== SUPPLIED MATERIAL ==

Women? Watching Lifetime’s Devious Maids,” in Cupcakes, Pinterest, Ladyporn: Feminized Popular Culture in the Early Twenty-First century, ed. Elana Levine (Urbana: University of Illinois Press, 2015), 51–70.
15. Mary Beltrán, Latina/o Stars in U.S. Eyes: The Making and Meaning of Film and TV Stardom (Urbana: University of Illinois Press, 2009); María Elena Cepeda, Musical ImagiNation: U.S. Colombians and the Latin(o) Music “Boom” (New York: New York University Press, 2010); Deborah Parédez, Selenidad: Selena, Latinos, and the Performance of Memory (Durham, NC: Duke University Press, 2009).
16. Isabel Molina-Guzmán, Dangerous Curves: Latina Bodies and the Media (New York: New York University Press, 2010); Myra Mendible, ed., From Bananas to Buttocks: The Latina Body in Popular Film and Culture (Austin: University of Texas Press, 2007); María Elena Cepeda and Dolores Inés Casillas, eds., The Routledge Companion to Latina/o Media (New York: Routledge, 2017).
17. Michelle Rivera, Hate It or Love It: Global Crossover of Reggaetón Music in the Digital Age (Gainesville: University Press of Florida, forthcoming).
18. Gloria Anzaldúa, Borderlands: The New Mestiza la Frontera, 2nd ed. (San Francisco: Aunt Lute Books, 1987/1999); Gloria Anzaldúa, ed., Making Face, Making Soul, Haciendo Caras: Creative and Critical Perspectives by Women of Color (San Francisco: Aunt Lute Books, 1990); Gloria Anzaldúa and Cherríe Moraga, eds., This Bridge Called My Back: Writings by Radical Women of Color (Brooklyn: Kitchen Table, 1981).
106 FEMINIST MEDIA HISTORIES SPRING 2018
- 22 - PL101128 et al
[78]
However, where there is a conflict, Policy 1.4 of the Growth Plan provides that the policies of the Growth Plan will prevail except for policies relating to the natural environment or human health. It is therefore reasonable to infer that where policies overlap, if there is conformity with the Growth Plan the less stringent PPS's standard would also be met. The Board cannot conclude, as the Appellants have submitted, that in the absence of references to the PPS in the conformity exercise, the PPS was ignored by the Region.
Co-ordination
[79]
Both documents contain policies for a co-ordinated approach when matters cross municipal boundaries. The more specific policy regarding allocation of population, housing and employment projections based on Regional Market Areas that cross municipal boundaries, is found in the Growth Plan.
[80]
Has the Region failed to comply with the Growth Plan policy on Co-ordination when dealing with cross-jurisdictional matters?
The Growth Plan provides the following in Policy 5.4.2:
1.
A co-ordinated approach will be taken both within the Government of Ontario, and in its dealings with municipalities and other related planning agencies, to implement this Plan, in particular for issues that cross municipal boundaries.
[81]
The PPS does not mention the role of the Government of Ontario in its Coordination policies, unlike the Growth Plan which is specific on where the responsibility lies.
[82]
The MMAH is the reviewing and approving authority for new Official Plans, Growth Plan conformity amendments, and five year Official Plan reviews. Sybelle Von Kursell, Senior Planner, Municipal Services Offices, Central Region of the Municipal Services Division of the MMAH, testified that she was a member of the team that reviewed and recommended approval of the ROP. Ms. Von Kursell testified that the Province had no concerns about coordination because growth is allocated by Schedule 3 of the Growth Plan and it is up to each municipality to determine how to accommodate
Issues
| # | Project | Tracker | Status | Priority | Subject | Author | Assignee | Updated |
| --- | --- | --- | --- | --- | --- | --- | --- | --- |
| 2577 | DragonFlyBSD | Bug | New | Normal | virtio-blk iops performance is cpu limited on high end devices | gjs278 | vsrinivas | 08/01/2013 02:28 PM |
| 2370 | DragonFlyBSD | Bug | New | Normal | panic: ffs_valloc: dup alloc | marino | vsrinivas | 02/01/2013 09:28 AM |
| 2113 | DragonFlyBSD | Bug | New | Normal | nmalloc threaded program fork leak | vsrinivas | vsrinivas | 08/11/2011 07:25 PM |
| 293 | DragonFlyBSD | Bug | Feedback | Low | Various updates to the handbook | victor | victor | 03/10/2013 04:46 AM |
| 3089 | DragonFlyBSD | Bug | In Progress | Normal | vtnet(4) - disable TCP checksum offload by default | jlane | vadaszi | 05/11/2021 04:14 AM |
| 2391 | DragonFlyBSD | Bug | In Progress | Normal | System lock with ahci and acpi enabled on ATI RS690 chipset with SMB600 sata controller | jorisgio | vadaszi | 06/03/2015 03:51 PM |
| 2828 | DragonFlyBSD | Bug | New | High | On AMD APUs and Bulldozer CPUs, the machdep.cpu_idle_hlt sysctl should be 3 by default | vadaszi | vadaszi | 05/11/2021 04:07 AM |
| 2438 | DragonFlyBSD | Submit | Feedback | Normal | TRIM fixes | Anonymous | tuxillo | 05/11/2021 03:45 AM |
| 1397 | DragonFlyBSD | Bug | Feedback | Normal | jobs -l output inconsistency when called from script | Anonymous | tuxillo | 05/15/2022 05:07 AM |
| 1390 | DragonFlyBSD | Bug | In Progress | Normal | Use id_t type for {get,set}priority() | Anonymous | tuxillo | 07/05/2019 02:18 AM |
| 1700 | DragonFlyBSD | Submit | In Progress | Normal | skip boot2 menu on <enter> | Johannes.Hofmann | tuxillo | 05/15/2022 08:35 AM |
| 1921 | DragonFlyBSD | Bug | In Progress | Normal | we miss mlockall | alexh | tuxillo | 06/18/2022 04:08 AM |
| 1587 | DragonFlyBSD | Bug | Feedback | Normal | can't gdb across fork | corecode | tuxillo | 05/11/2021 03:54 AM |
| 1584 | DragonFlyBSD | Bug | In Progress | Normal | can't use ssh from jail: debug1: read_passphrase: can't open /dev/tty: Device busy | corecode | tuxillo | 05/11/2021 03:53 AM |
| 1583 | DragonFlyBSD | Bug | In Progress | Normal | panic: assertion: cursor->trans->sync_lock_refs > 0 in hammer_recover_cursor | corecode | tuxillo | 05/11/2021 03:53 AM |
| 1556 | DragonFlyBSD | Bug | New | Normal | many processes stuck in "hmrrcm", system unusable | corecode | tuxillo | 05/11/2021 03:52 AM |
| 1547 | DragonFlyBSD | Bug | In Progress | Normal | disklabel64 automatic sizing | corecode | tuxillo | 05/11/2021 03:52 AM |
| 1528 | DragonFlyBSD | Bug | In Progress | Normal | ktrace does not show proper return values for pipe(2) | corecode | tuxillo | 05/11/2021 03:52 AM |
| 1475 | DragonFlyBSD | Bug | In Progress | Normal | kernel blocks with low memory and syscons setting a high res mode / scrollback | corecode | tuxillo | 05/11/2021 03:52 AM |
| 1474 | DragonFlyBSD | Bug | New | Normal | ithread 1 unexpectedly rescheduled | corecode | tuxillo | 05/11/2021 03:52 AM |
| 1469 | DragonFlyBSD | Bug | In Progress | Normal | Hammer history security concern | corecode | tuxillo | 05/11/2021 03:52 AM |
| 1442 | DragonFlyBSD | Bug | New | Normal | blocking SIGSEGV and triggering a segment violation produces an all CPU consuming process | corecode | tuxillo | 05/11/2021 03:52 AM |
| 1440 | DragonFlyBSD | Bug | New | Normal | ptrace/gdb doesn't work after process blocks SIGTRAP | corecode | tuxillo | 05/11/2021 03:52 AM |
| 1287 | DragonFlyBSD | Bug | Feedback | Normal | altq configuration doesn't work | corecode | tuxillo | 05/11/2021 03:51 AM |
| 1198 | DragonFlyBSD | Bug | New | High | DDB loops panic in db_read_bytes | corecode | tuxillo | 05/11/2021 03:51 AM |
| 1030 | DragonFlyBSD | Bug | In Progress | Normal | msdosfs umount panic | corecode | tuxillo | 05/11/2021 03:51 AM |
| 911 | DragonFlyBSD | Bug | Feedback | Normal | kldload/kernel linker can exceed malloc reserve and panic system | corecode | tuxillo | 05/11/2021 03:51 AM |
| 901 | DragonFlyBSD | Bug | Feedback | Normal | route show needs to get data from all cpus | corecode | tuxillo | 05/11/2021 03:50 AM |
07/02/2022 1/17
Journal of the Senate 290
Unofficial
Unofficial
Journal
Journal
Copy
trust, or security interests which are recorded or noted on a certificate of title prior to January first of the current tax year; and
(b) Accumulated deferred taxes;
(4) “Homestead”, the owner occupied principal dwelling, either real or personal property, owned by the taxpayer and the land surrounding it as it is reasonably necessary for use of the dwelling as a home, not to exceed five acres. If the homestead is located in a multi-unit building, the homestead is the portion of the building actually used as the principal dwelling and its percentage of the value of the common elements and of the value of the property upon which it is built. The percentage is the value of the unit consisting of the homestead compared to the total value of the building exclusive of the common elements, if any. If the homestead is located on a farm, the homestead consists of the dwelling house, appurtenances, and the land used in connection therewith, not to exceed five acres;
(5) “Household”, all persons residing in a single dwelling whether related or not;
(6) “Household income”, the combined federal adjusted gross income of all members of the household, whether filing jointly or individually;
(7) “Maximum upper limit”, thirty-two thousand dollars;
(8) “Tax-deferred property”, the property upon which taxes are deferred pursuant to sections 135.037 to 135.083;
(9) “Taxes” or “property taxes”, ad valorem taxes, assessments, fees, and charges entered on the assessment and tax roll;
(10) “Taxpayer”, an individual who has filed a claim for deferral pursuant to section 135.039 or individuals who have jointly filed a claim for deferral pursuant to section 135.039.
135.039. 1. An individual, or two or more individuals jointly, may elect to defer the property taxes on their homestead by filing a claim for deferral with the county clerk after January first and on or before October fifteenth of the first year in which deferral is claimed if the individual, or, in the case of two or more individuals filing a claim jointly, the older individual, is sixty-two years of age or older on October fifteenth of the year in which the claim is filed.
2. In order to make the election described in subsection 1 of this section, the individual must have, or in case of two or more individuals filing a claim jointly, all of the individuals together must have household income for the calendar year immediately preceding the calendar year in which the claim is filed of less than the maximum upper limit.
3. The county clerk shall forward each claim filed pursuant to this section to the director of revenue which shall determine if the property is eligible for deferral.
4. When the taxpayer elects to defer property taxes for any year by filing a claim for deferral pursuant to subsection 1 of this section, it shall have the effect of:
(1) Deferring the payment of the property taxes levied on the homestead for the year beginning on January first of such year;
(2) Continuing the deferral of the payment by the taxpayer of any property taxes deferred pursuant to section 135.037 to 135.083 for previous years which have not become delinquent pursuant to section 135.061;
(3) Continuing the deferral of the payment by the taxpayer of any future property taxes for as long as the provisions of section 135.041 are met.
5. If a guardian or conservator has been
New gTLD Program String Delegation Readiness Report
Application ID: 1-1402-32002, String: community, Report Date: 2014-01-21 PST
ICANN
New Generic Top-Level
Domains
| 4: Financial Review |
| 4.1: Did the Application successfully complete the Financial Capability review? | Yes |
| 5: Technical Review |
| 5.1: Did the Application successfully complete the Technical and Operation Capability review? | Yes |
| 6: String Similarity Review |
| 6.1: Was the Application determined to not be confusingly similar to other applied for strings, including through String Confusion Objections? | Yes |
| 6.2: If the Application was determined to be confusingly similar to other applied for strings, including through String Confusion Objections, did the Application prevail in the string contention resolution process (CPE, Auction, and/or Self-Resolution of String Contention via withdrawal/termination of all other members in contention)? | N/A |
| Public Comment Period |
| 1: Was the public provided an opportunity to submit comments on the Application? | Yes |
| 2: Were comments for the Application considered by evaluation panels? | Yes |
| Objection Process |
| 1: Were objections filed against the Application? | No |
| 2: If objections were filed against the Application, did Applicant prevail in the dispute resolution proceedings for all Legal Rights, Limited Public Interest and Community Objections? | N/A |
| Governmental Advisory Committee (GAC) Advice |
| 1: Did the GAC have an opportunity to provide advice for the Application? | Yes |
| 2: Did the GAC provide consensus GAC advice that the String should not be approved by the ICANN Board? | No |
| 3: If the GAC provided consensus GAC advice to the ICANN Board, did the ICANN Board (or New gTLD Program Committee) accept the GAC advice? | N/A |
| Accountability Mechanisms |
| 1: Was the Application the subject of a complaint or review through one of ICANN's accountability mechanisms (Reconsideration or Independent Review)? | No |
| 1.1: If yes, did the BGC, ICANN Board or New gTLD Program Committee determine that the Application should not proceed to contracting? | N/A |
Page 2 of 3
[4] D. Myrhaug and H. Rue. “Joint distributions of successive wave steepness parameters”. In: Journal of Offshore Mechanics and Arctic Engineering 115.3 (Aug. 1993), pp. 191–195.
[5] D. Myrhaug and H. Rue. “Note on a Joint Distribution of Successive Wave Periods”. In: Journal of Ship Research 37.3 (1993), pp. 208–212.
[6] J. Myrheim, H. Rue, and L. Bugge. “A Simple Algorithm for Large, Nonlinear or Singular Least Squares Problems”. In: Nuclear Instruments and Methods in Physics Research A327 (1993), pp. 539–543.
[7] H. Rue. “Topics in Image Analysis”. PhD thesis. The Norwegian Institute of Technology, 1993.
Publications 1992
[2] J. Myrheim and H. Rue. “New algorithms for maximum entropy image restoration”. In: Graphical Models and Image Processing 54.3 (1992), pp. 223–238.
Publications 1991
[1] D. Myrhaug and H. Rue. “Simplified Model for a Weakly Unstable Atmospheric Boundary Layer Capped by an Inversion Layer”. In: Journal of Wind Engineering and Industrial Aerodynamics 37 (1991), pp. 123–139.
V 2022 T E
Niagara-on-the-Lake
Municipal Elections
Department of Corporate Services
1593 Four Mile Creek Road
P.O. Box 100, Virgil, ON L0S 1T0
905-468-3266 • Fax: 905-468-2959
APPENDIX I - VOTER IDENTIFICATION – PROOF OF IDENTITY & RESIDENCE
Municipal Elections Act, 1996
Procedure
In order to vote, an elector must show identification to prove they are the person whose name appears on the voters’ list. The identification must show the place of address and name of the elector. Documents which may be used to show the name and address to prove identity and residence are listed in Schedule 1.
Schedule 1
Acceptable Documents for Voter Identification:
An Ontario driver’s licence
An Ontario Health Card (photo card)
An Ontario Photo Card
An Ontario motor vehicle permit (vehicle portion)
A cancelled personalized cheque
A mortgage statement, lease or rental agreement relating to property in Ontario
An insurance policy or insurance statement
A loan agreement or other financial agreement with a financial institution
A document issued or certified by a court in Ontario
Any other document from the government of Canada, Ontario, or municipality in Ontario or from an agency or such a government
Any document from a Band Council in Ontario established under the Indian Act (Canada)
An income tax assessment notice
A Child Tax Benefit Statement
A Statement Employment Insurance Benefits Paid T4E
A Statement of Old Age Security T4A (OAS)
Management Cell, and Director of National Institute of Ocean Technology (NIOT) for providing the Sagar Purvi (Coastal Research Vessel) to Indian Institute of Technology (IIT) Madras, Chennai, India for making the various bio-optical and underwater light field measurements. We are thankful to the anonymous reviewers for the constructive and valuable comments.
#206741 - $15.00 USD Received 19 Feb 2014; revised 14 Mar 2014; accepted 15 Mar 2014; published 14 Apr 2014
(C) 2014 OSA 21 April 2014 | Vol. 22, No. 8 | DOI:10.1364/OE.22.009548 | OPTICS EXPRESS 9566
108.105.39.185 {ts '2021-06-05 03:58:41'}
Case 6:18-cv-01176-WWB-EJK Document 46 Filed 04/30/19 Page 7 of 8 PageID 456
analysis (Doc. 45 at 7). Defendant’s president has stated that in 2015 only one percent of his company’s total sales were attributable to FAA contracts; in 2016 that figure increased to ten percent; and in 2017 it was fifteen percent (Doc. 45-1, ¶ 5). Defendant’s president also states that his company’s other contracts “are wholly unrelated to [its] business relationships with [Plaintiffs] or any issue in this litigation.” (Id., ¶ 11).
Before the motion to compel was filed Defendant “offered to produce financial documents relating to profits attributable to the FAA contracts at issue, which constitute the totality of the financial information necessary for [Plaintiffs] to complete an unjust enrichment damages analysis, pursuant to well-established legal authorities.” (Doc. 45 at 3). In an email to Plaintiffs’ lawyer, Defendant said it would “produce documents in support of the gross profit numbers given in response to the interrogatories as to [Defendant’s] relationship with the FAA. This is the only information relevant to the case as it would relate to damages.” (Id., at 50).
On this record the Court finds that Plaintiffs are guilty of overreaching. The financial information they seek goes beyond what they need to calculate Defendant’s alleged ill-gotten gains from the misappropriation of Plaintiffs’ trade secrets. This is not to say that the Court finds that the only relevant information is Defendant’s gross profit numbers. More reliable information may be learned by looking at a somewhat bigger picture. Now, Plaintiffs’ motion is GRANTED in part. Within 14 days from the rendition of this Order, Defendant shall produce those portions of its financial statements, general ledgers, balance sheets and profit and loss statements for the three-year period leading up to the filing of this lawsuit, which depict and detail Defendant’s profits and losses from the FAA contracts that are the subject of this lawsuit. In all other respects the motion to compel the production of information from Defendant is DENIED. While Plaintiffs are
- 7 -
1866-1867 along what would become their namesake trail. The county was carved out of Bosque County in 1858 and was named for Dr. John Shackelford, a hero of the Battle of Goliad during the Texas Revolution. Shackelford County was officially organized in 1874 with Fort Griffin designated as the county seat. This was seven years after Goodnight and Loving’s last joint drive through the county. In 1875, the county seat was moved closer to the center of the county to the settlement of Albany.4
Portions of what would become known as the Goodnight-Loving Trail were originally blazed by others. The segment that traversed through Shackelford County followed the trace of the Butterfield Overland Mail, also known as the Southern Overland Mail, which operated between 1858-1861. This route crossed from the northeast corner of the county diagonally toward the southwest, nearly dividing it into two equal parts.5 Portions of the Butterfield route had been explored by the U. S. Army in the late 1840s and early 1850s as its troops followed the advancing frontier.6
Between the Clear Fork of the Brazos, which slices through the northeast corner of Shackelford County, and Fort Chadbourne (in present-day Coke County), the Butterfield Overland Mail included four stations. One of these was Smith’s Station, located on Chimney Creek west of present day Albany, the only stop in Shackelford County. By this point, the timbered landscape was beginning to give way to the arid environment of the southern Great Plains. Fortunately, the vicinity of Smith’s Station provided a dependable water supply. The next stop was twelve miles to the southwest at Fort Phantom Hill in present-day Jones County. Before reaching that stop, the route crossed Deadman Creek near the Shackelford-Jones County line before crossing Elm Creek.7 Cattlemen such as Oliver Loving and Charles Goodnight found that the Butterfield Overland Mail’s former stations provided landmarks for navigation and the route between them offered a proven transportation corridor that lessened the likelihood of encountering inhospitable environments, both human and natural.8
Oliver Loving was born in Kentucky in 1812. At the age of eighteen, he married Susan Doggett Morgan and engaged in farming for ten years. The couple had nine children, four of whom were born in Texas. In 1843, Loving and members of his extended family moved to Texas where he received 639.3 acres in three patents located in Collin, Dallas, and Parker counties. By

===

Each line of the material above that contains the string "Confusion" adds one to the count; report the final count only.

2